Sequence Classification (SFT/PEFT) with NeMo Automodel#

Introduction#

Sequence classification tasks (e.g., sentiment analysis, topic classification, GLUE tasks) map input text to a discrete label. NeMo Automodel provides a lightweight recipe specialized for this setting that integrates with popular pretrained model formats and dataset sources. Integration with Hugging Face is supported.
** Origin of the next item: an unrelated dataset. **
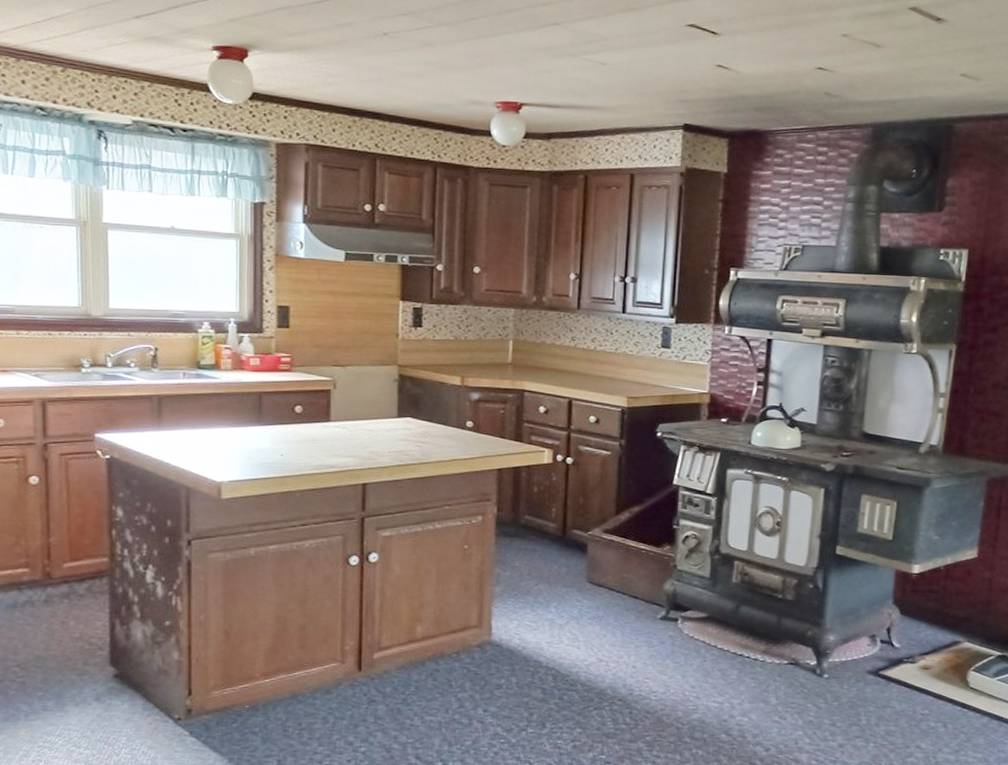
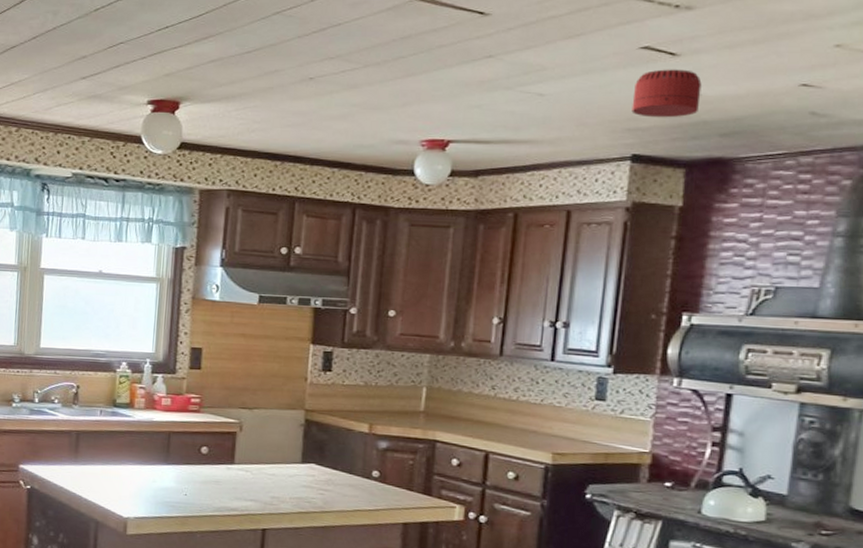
smoke detector: none [682,46,739,92] -> present [631,69,702,118]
This guide shows how to train a sequence classification model using the TrainFinetuneRecipeForSequenceClassification recipe, including optional Parameter-Efficient Fine-Tuning (LoRA).

Quickstart#

Use the example config for GLUE MRPC with RoBERTa-large + LoRA:

python3 examples/llm_seq_cls/seq_cls.py --config examples/llm_seq_cls/glue/mrpc_roberta_lora.yaml

Loads roberta-large with num_labels: 2
Builds GLUE MRPC datasets (train/validation)
Optionally, enables LoRA via the peft block
Trains and validates per step_scheduler

What is the Sequence Classification Recipe?#

TrainFinetuneRecipeForSequenceClassification is a config-driven trainer that orchestrates:

Model and optimizer construction
Dataset/Dataloader setup
Training and validation loops
Checkpointing and logging

It follows the same design as the SFT recipe in the fine-tune guide, but uses a standard cross-entropy classification loss and a simplified batching pipeline.

Minimal Config Anatomy#

# GLUE MRPC with RoBERTa-large + LoRA
step_scheduler:
  global_batch_size: 32
  local_batch_size: 32
  ckpt_every_steps: 200
  val_every_steps: 100
  num_epochs: 2
  max_steps: 10

dist_env:
  backend: nccl
  timeout_minutes: 1

model:
  _target_: nemo_automodel.NeMoAutoModelForSequenceClassification.from_pretrained
  pretrained_model_name_or_path: roberta-large
  num_labels: 2

checkpoint:
  enabled: true
  checkpoint_dir: checkpoints/
  model_save_format: safetensors
  save_consolidated: true

distributed:
  _target_: nemo_automodel.components.distributed.fsdp2.FSDP2Manager
  dp_size: none
  dp_replicate_size: 1
  tp_size: 1
  cp_size: 1
  sequence_parallel: false

peft:
  _target_: nemo_automodel.components._peft.lora.PeftConfig
  target_modules:
  - "*.query"
  - "*.value"
  dim: 8
  alpha: 16
  dropout: 0.1

dataset:
  _target_: nemo_automodel.components.datasets.llm.seq_cls.GLUE_MRPC
  split: train

dataloader:
  _target_: torchdata.stateful_dataloader.StatefulDataLoader
  collate_fn: nemo_automodel.components.datasets.utils.default_collater

validation_dataset:
  _target_: nemo_automodel.components.datasets.llm.seq_cls.GLUE_MRPC
  split: validation

validation_dataloader:
  _target_: torchdata.stateful_dataloader.StatefulDataLoader
  collate_fn: nemo_automodel.components.datasets.utils.default_collater

optimizer:
  _target_: torch.optim.AdamW
  betas: [0.9, 0.999]
  eps: 1e-8
  lr: 3.0e-4
  weight_decay: 0

Dataset Notes#

For single-sentence datasets (e.g., yelp_review_full, imdb), use YelpReviewFull or IMDB from nemo_automodel.components.datasets.llm.seq_cls.
For GLUE MRPC (sentence-pair classification), use GLUE_MRPC, which tokenizes (sentence1, sentence2) with padding/truncation.

LoRA (PEFT) Settings#

target_modules: glob to select linear layers (e.g., "*.proj").
dim (rank), alpha, dropout: tune per model/compute budget. Values dim=8, alpha=16, dropout=0.1 are a good starting point for RoBERTa.
The recipe automatically applies the adapters; no additional code changes are required.

Running with torchrun#

torchrun --nproc-per-node=2 examples/llm_seq_cls/seq_cls.py --config examples/llm_seq_cls/glue/mrpc_roberta_lora.yaml

You can adjust the number of GPUs as necessary via the --nproc-per-node knob.